Taking a Test in the Makeup Room

Alvaro Amat, Writer

It sounds like something in a department store, but the makeup room at ILS is a useful space for students who have missed an assessment to catch up with their work. It hasn’t always been that way, as makeup quizzes and tests used to be arranged with the teachers themselves. Now, teachers deposit the assessment in the makeup room, and students go to that room after school where the assessment will be proctored.

Recently, an email about the makeup room went out to clarify procedures.

The first thing students need to keep in mind is, it’s the student’s responsibility to follow-up with his or her teacher to ensure the makeup assessment is ready  in the makeup room. It’s recommended the student send an email to the teacher the morning he or she returns to school from the absence.

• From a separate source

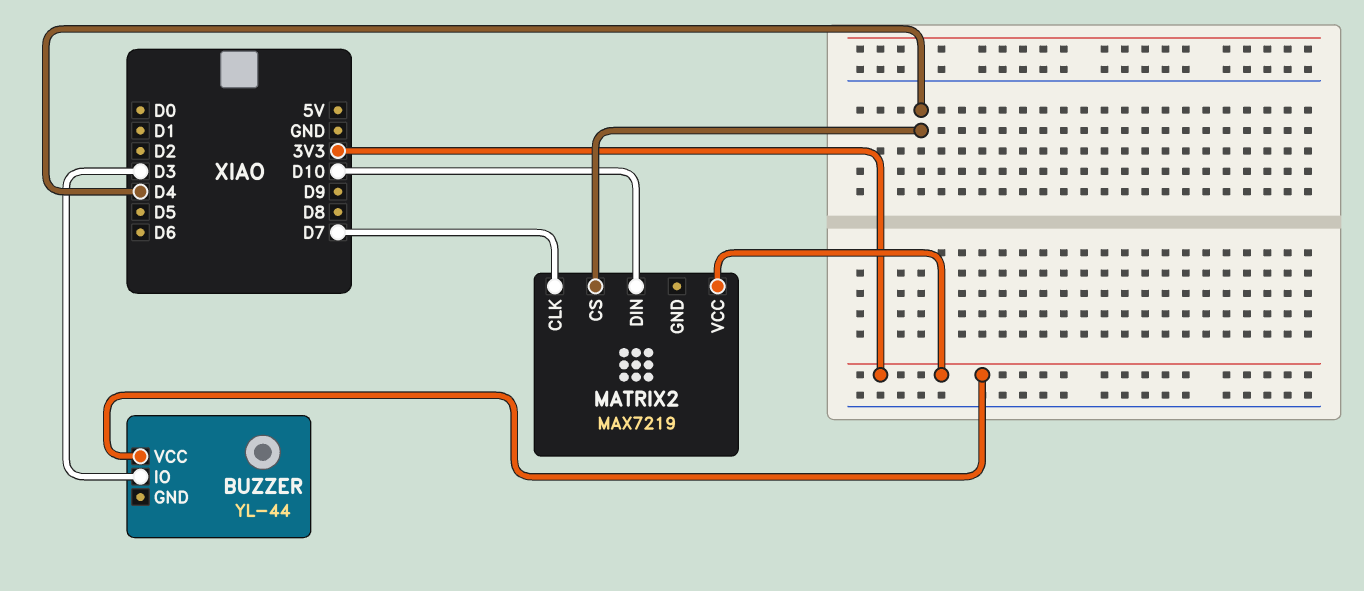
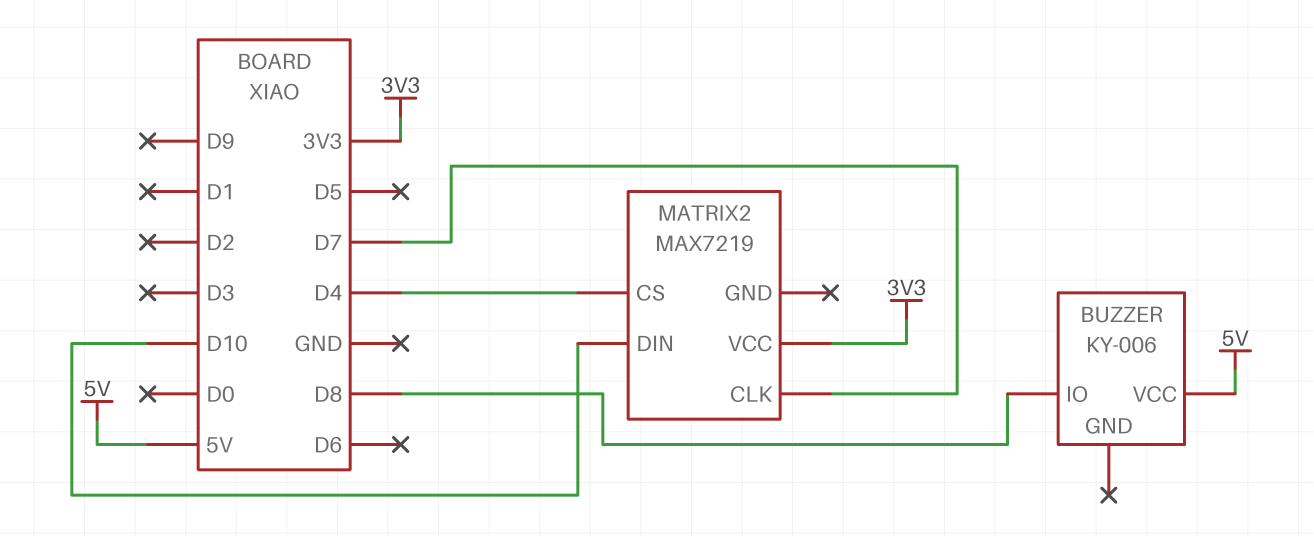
BUZZER: YL-44 -> KY-006
BUZZER pin IO: D3 -> D8
BUZZER pin VCC: 3V3 -> 5V

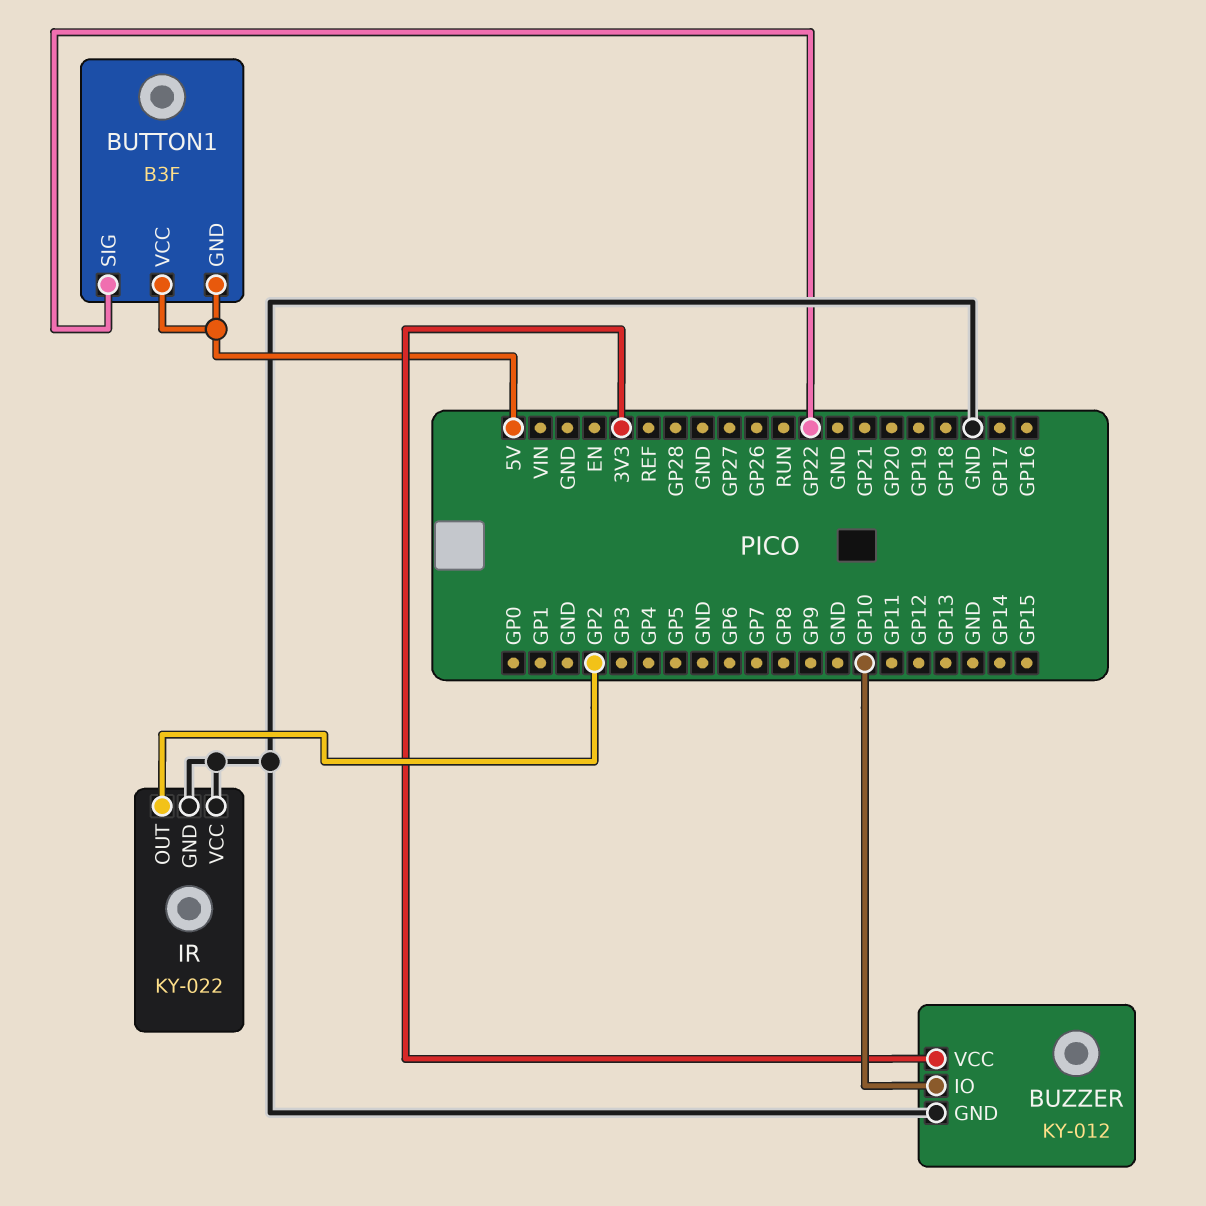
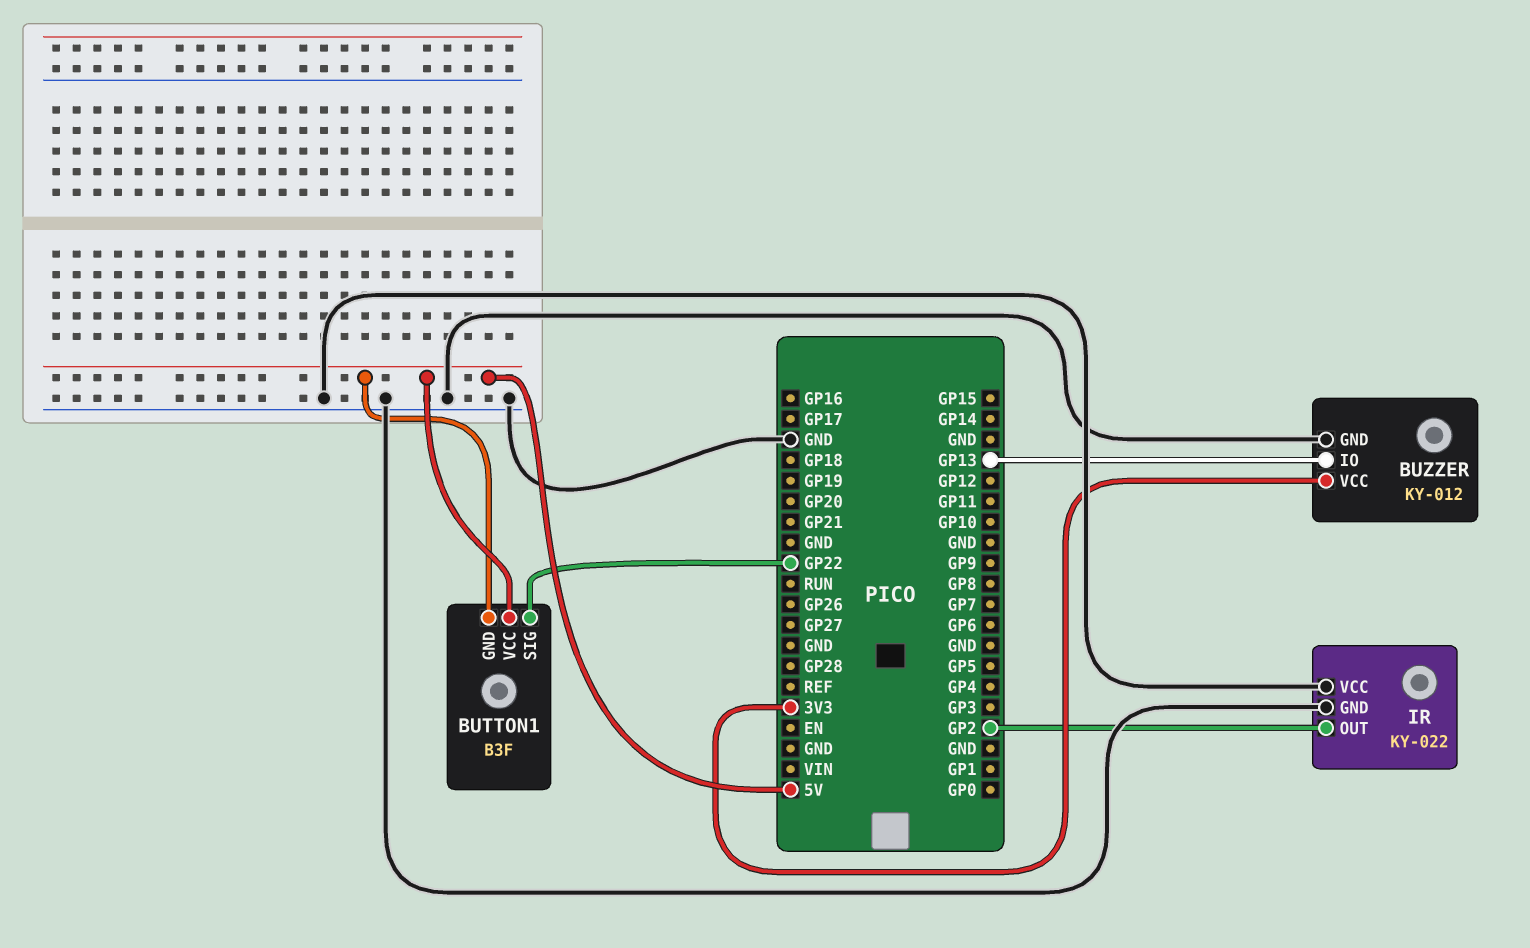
BUZZER pin IO: GP10 -> GP13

If you’re going to makeup an assessment, you need to report to the makeup room by 3 PM. Even if the assessment is a short quiz, if you’re not at the makeup room by 3 PM, you’ll be turned away. That might result in a student receiving an NMU grade, “not made up.”

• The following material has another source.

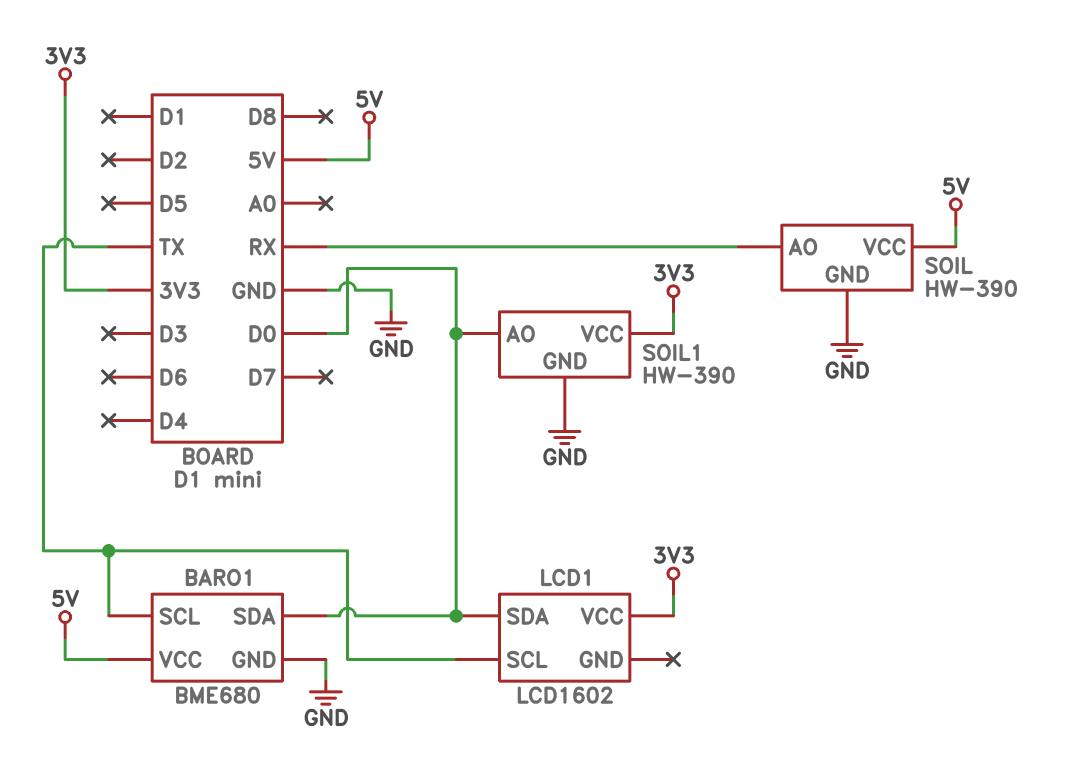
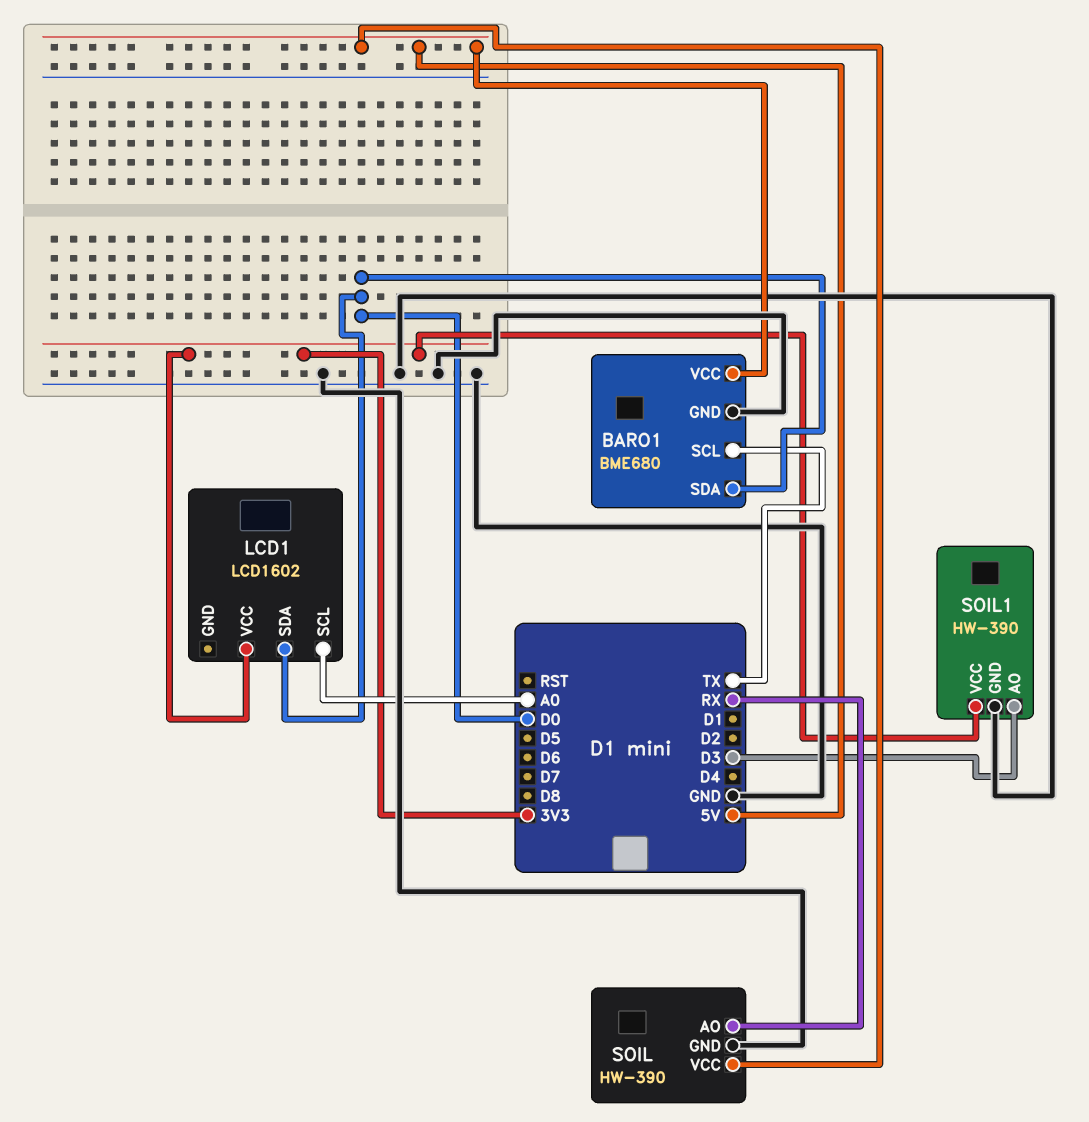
LCD1 pin SCL: TX -> A0
SOIL1 pin AO: D0 -> D3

It’s important to remember, makeup assessments take precedence over all sports practices and club or honor society meeting. Makeups also take precedence over after-school doctor’s appointments.

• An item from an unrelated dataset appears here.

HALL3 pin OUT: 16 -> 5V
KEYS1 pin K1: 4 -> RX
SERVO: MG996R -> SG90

Students must arrive prepared to take the makeup assessment. Bring pens or pencils and any other items allowed to be used during the assessment, such as periodic table, calculator, etc. The makeup room moderator is not responsible for supplying these items for the students.

In the event that the student has extended time for the assessment, he or she needs to finish that exam on the same day the test or quiz was assigned.

Lastly, students have the same number of calendar days, not class days, they were absent to makeup missing assessments. What that means is, if a student is absent on a Wednesday and returns to school Thursday, that student must make up the missing assessment on Thursday he or she has returned to school.

Questions about these procedures should be referred to the teachers, or the assistant principal and Dean of Academics, Mrs. Serratore.